• [Work request]: Pictures are to be left out, and every entry repeated exactly.

[Opening Information provided section]

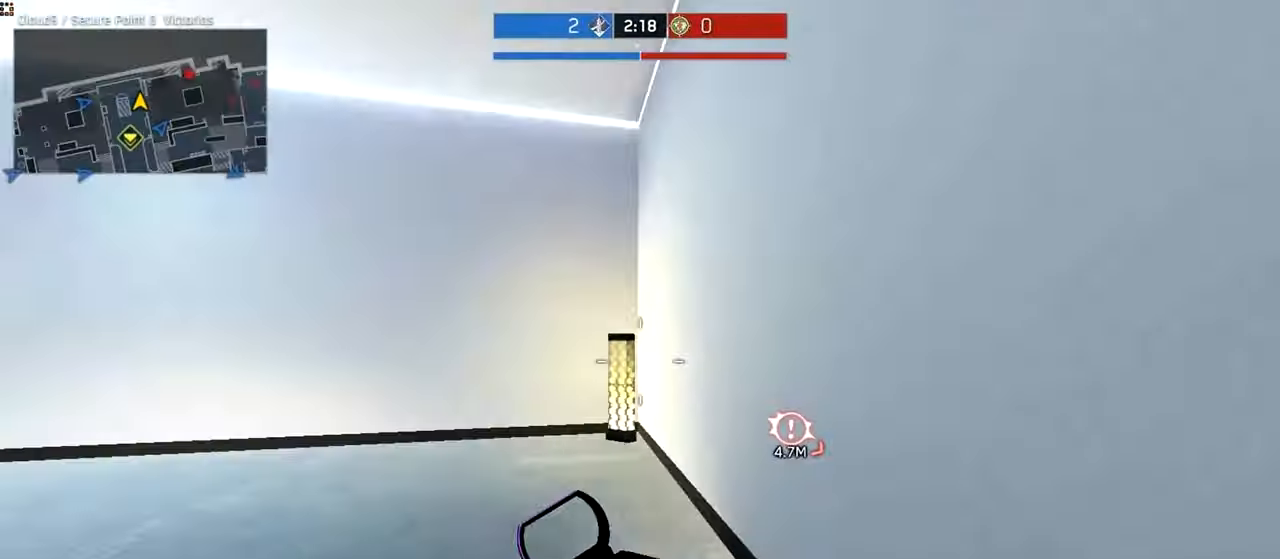
{"keys": ["ctrl", "d", "w"], "mouse": [], "events": [[440, "a", "up"], [480, "d", "down"]]}
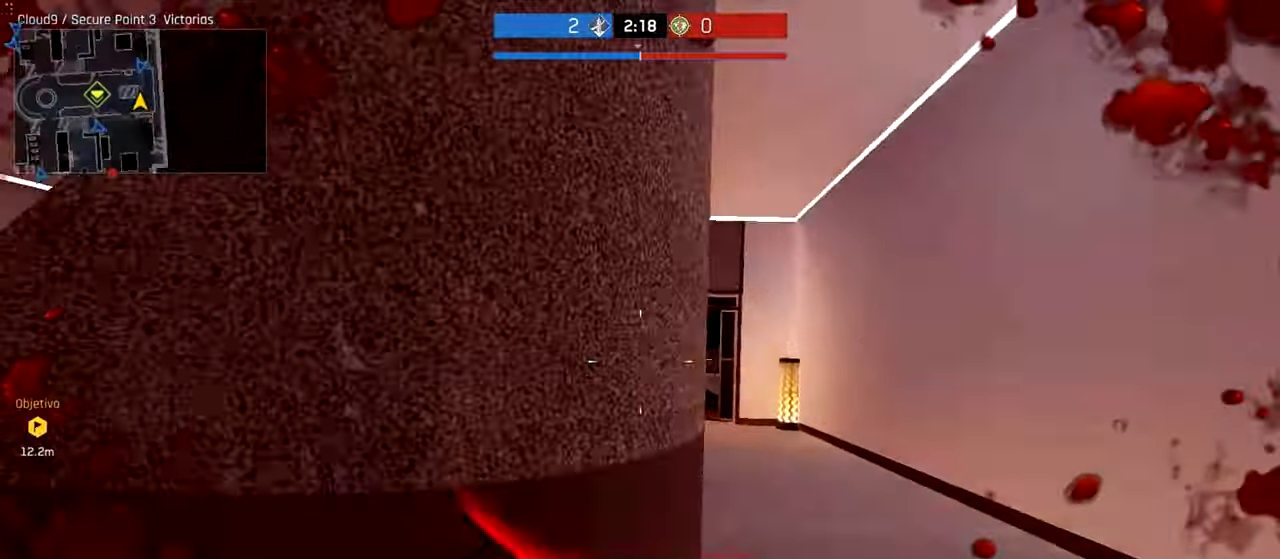
{"keys": ["ctrl", "w"], "mouse": [], "events": [[100, "d", "up"]]}
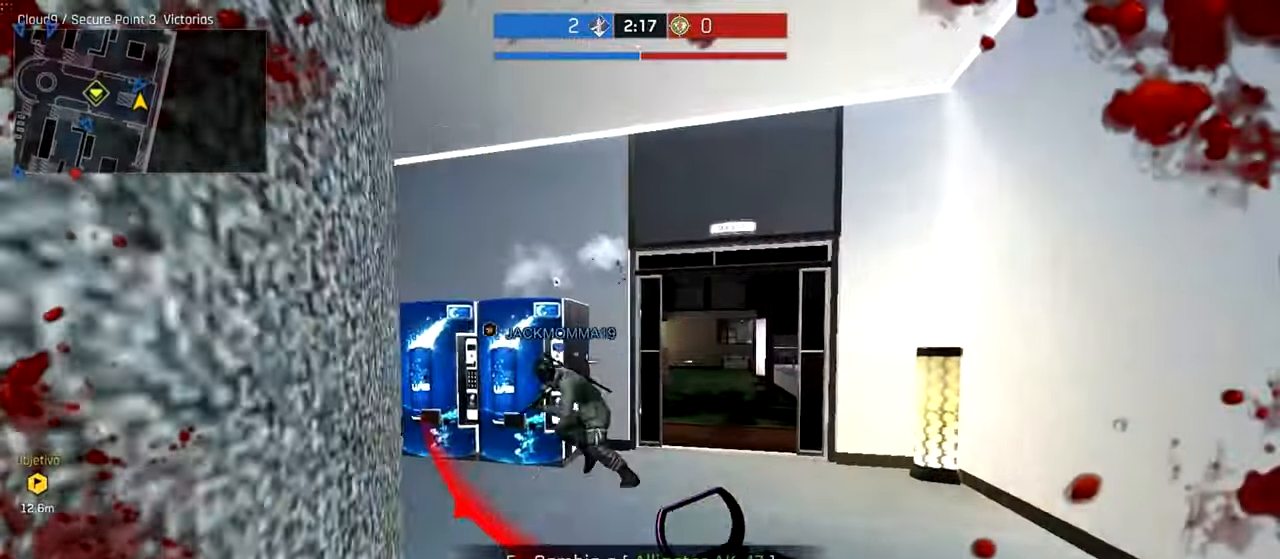
{"keys": ["ctrl", "d", "w"], "mouse": [], "events": [[180, "d", "down"]]}
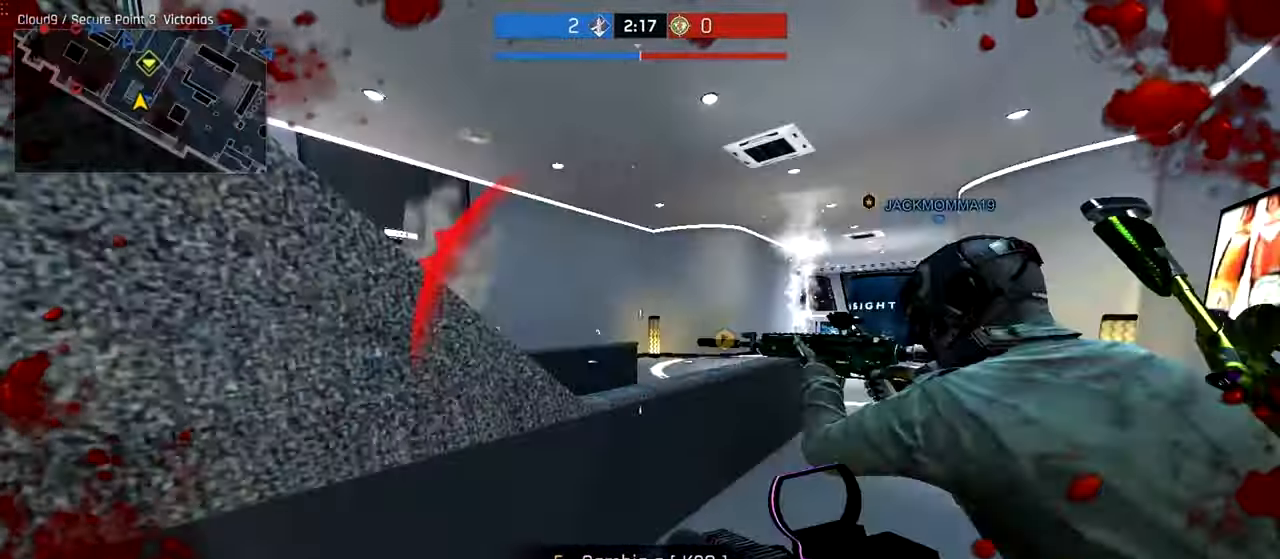
{"keys": ["a"], "mouse": [], "events": [[180, "ctrl", "up"], [200, "a", "down"], [200, "d", "up"], [200, "mouse_right", "down"], [240, "w", "up"], [440, "mouse_right", "up"]]}
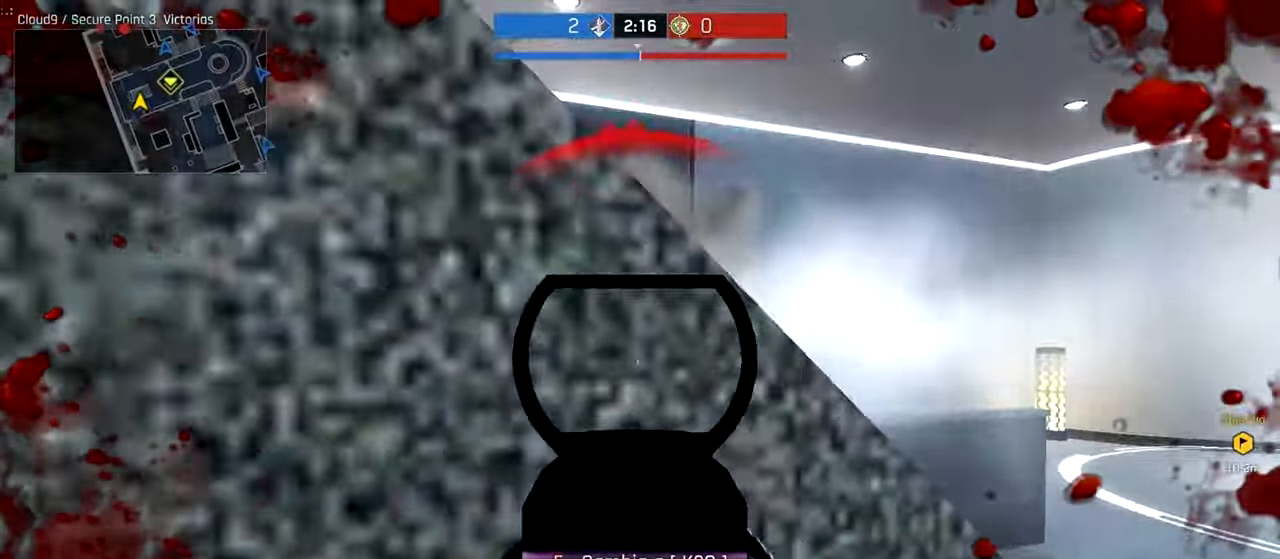
{"keys": ["ctrl", "d", "w"], "mouse": [], "events": [[80, "w", "down"], [200, "w", "up"], [240, "d", "down"], [280, "a", "up"], [320, "w", "down"], [340, "ctrl", "down"]]}
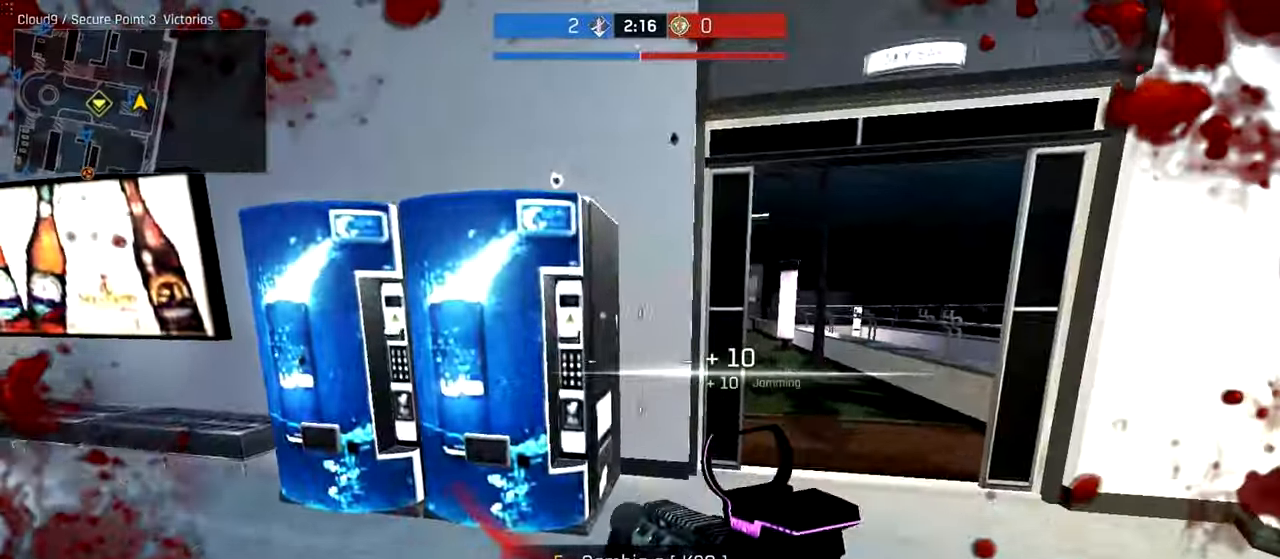
{"keys": ["a", "ctrl", "w"], "mouse": [], "events": [[140, "d", "up"], [400, "a", "down"]]}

[Closing Information provided section]

• [Reply to the exercise]:
{"keys": ["ctrl", "d", "w"], "mouse": [], "events": [[440, "a", "up"], [480, "d", "down"]]}
{"keys": ["ctrl", "w"], "mouse": [], "events": [[100, "d", "up"]]}
{"keys": ["ctrl", "d", "w"], "mouse": [], "events": [[180, "d", "down"]]}
{"keys": ["a"], "mouse": [], "events": [[180, "ctrl", "up"], [200, "a", "down"], [200, "d", "up"], [200, "mouse_right", "down"], [240, "w", "up"], [440, "mouse_right", "up"]]}
{"keys": ["ctrl", "d", "w"], "mouse": [], "events": [[80, "w", "down"], [200, "w", "up"], [240, "d", "down"], [280, "a", "up"], [320, "w", "down"], [340, "ctrl", "down"]]}
{"keys": ["a", "ctrl", "w"], "mouse": [], "events": [[140, "d", "up"], [400, "a", "down"]]}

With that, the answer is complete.